Jay-Z had a full-blown painting done by artist Henry Taylor for his cover of the new issue of T Magazine—nothing but the best for one of the reigning kings of American culture! Inside the issue, the music mogul engages in a wide-ranging interview with The New York Times‘ executive editor Dean Baquet about being a black man in America, parenting, marriage, and his sense of self. Below are a few excerpts; read the full piece here.
On racism in America during the Donald Trump era:
“Yeah, there was a great Kanye West line in one of [his] songs: ‘‘Racism’s still alive, they just be concealin’ it.’ [‘‘Never Let Me Down,’’ from West’s 2004 album, The College Dropout.] Take a step back. I think when Donald Sterling got kicked out of the N.B.A., I thought it was a misstep, because when you kick someone out, of course he’s done wrong, right? But you also send everyone else back in hiding. People talk like that. They talk like that. Let’s deal with that. I wouldn’t just, like, leave him alone. It should have been some sort of penalties. He could have lost some draft picks. But getting rid of him just made everyone else go back into hiding, and now we can’t have the dialogue. The great thing about Donald Trump being president is now we’re forced to have the dialogue. Now we’re having the conversation on the large scale; he’s provided the platform for us to have the conversation.”
On raising his children:
“The most important thing I think out of all this is to teach compassion and to identify with everyone’s struggle and to know these people made these sacrifices for us to be where we are and to push that forward — for us. I believe that’s the most important thing to show them, because they don’t have to know things that I knew growing up. Like being tough.”

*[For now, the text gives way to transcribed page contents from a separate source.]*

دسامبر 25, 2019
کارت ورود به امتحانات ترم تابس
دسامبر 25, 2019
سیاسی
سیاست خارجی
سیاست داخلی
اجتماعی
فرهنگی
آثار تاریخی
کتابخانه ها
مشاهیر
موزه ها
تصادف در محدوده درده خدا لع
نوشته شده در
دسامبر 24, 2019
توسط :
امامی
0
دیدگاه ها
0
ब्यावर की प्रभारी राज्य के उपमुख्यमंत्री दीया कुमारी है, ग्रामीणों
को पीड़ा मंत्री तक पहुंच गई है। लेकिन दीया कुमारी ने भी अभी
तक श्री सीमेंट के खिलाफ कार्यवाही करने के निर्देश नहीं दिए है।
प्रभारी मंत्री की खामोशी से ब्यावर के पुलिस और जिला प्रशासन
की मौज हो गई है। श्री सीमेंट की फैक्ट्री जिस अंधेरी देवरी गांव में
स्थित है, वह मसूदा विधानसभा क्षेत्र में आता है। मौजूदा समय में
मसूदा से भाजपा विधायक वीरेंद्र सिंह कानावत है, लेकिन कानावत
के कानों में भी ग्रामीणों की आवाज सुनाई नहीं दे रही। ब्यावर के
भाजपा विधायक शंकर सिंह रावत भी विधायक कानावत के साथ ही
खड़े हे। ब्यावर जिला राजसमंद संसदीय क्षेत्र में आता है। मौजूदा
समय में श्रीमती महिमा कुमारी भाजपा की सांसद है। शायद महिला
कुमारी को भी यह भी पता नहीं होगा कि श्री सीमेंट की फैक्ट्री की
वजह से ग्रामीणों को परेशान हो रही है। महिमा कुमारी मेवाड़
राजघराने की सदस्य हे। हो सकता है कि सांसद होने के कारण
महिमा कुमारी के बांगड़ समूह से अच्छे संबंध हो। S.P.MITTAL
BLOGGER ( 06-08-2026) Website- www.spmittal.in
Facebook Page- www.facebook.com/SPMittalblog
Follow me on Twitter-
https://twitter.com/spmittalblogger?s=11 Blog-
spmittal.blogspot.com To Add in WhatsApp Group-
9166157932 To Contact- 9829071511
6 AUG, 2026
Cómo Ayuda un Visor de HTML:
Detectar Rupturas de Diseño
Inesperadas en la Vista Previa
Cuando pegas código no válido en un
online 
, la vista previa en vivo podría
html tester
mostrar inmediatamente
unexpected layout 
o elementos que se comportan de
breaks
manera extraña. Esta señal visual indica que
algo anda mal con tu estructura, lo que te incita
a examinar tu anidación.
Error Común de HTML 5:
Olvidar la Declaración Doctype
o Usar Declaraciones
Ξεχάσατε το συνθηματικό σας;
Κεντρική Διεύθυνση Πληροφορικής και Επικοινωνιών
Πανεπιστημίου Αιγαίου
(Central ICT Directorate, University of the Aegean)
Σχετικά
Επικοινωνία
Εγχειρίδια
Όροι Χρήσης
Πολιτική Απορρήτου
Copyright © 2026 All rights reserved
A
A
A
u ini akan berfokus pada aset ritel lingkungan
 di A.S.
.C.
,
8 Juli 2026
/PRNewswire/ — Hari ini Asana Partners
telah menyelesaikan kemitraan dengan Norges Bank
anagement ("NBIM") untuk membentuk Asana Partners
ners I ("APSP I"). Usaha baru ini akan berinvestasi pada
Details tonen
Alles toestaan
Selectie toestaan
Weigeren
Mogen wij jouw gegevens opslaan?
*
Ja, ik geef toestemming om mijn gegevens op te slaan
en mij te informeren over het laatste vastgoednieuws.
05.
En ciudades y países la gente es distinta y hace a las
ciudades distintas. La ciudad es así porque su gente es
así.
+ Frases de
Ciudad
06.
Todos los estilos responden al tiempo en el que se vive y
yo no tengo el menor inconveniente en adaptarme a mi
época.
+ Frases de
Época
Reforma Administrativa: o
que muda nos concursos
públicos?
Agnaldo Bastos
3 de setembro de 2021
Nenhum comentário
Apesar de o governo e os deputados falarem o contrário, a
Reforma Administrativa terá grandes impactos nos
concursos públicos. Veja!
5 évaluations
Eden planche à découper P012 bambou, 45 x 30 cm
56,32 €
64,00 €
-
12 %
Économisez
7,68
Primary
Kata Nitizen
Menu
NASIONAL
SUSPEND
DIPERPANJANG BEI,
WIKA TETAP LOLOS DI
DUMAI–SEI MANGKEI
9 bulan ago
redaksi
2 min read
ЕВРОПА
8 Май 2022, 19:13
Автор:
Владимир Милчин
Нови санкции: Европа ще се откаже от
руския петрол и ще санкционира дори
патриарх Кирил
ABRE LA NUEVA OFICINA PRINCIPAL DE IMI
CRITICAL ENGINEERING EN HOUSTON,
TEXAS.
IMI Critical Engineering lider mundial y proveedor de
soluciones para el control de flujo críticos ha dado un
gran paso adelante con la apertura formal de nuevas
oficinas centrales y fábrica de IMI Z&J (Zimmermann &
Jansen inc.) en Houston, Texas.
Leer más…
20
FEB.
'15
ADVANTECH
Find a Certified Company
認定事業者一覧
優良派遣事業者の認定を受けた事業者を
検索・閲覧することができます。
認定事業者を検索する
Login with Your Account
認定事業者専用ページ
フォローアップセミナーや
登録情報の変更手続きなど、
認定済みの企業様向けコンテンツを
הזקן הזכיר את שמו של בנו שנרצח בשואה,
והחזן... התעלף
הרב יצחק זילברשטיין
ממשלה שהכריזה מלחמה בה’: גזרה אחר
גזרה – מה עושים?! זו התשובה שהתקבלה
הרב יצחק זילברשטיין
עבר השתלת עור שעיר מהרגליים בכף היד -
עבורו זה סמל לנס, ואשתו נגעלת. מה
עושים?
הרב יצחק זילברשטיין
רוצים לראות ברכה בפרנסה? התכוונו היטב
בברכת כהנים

“I grew so much from the experience. But I think the most important thing I got is that everything is connected. Every emotion is connected and it comes from somewhere. And just being aware of it. Being aware of it in everyday life puts you at such a … you’re at such an advantage. You know, you realize that if someone’s racist toward you, it ain’t about you. It’s about their upbringing and what happened to them, and how that led them to this point. You know, most bullies bully. It just happen. Oh, you got bullied as a kid so you trying to bully me. I understand.”